MATERIAL FOR THIS TASK
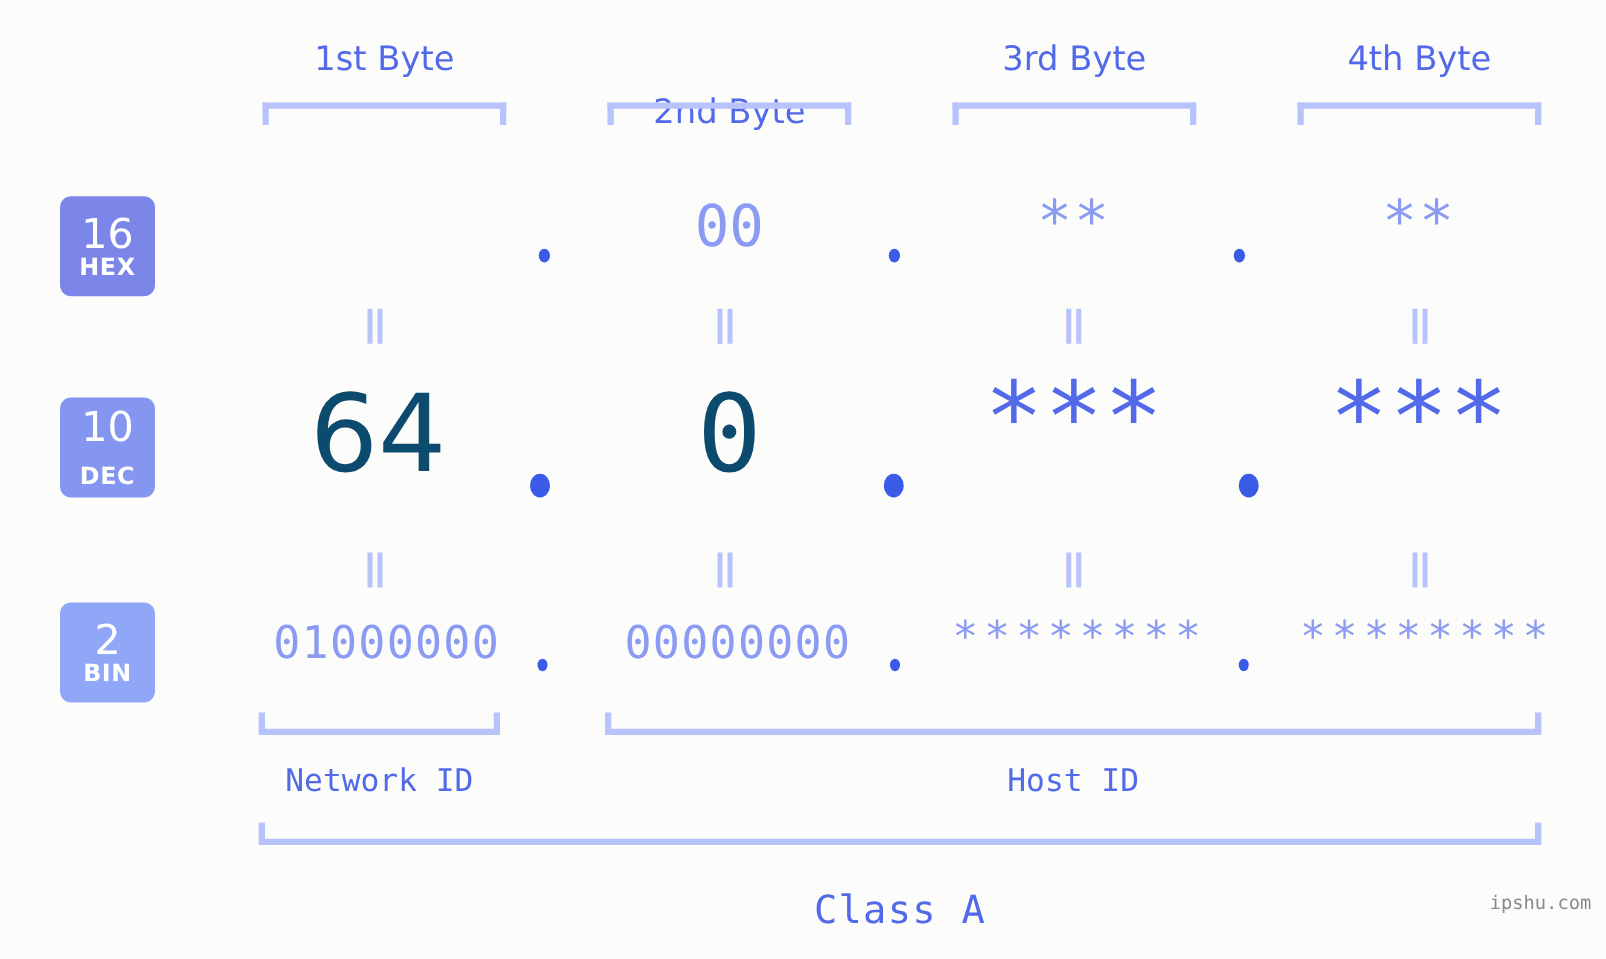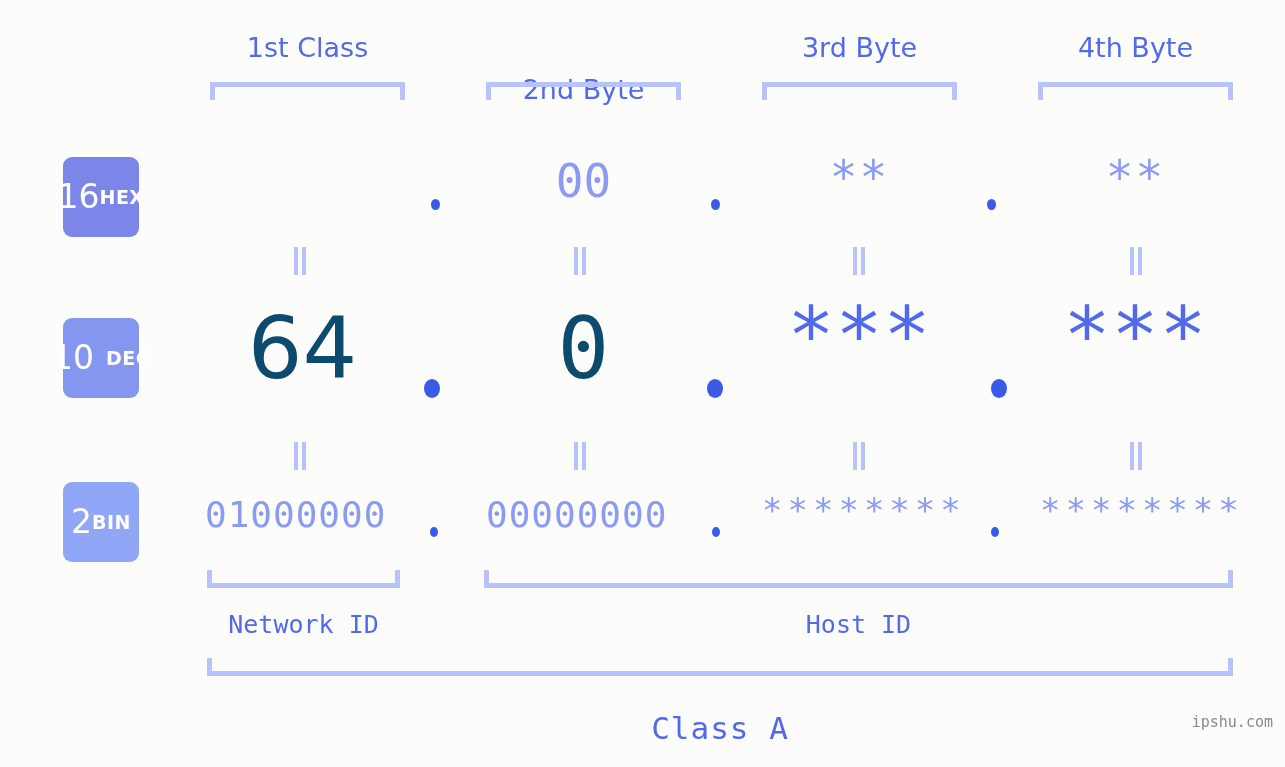"1st Class" div.byte-label { text: Class -> Byte }
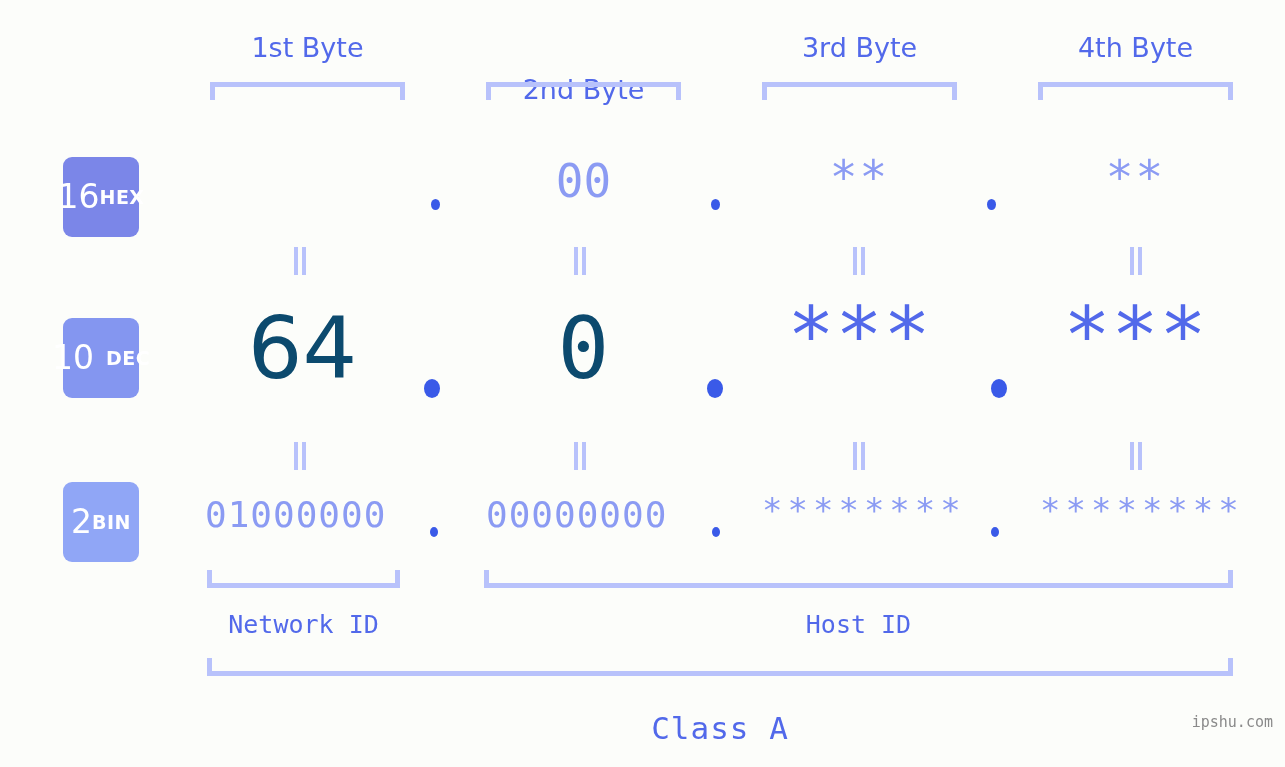"16" .badge { flex-direction: row -> column; left: 63px -> 48px }
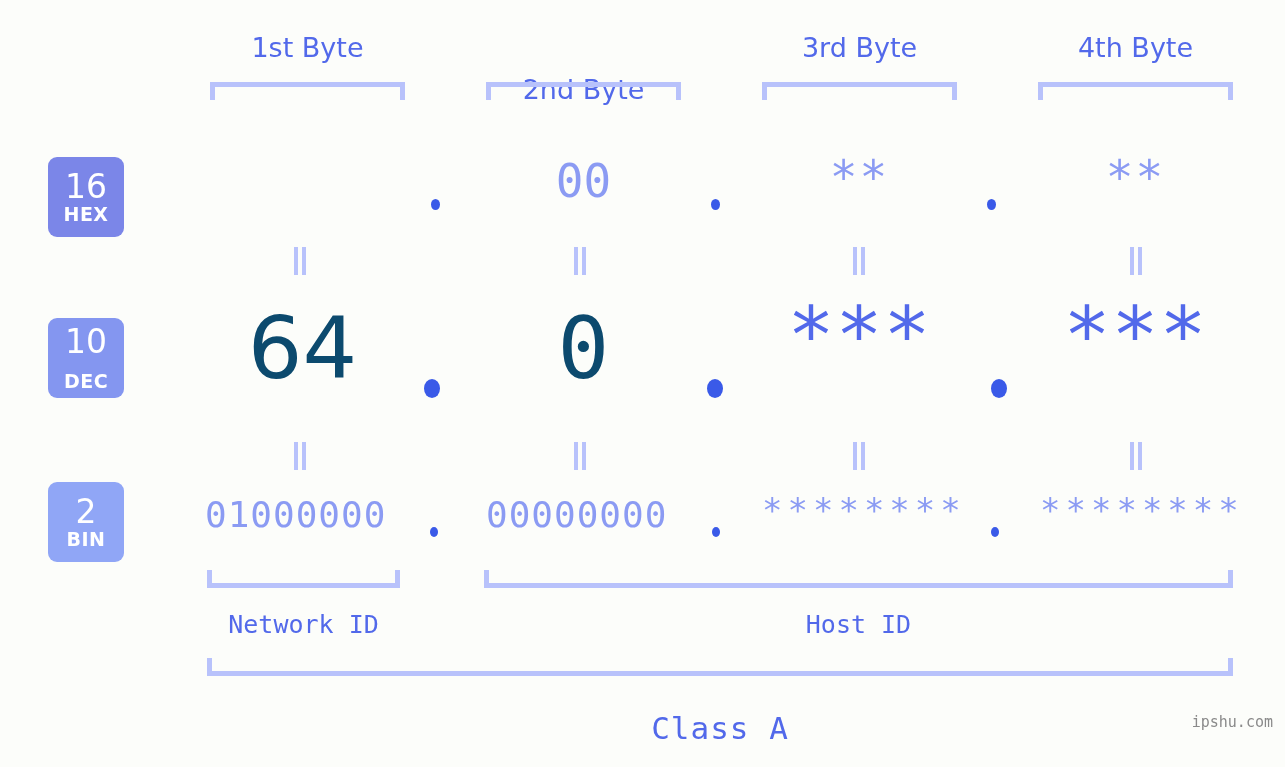"01000000" .bin-val { text-align: left -> right }
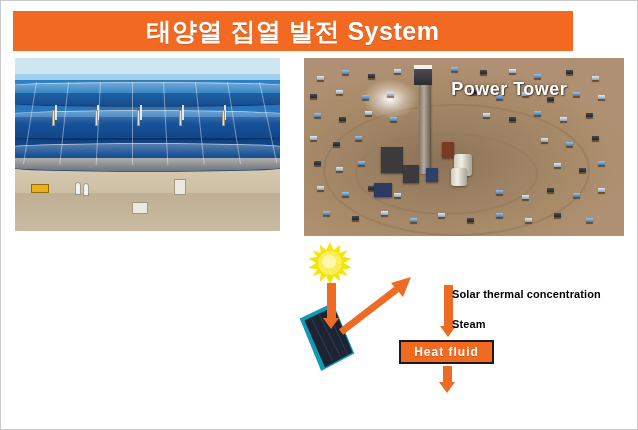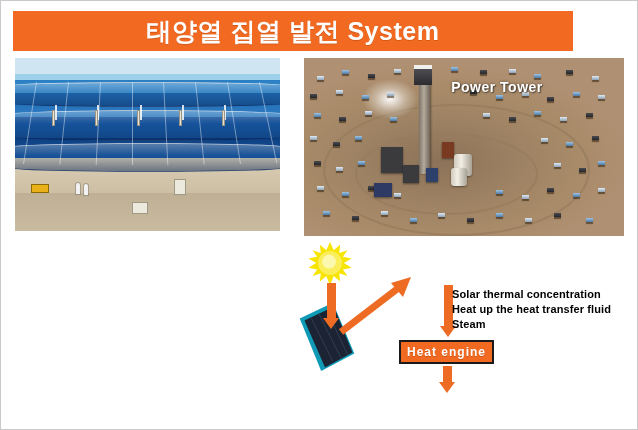"Power Tower" span.photo-label { font-size: 14px -> 18px }
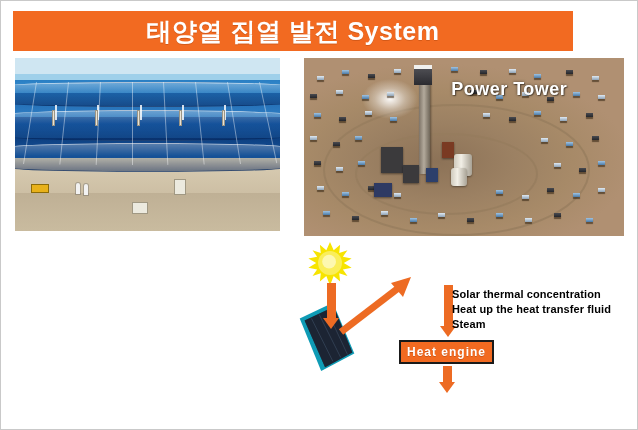"Heat up the heat transfer" span.flow-note { html: <span>Heat up the heat transfer fluid</span> -> none }
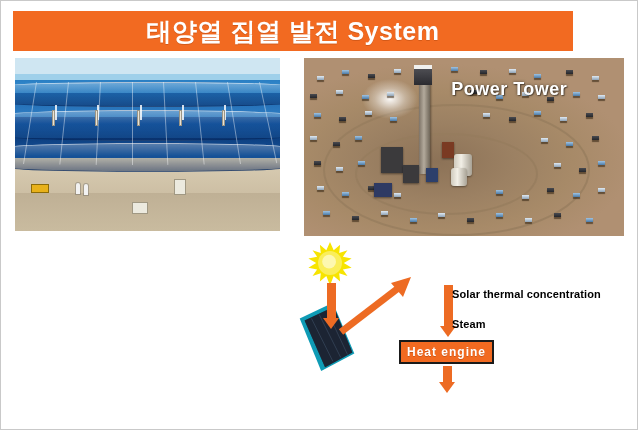"Heat engine" span.flow-label { text: engine -> fluid }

PROBLEM
Your output must match the records word for word, apart from the images, which are left out.

RESULT
"1st Class" div.byte-label { text: Class -> Byte }
"16" .badge { flex-direction: row -> column; left: 63px -> 48px }
"01000000" .bin-val { text-align: left -> right }
"Power Tower" span.photo-label { font-size: 14px -> 18px }
"Heat up the heat transfer" span.flow-note { html: <span>Heat up the heat transfer fluid</span> -> none }
"Heat engine" span.flow-label { text: engine -> fluid }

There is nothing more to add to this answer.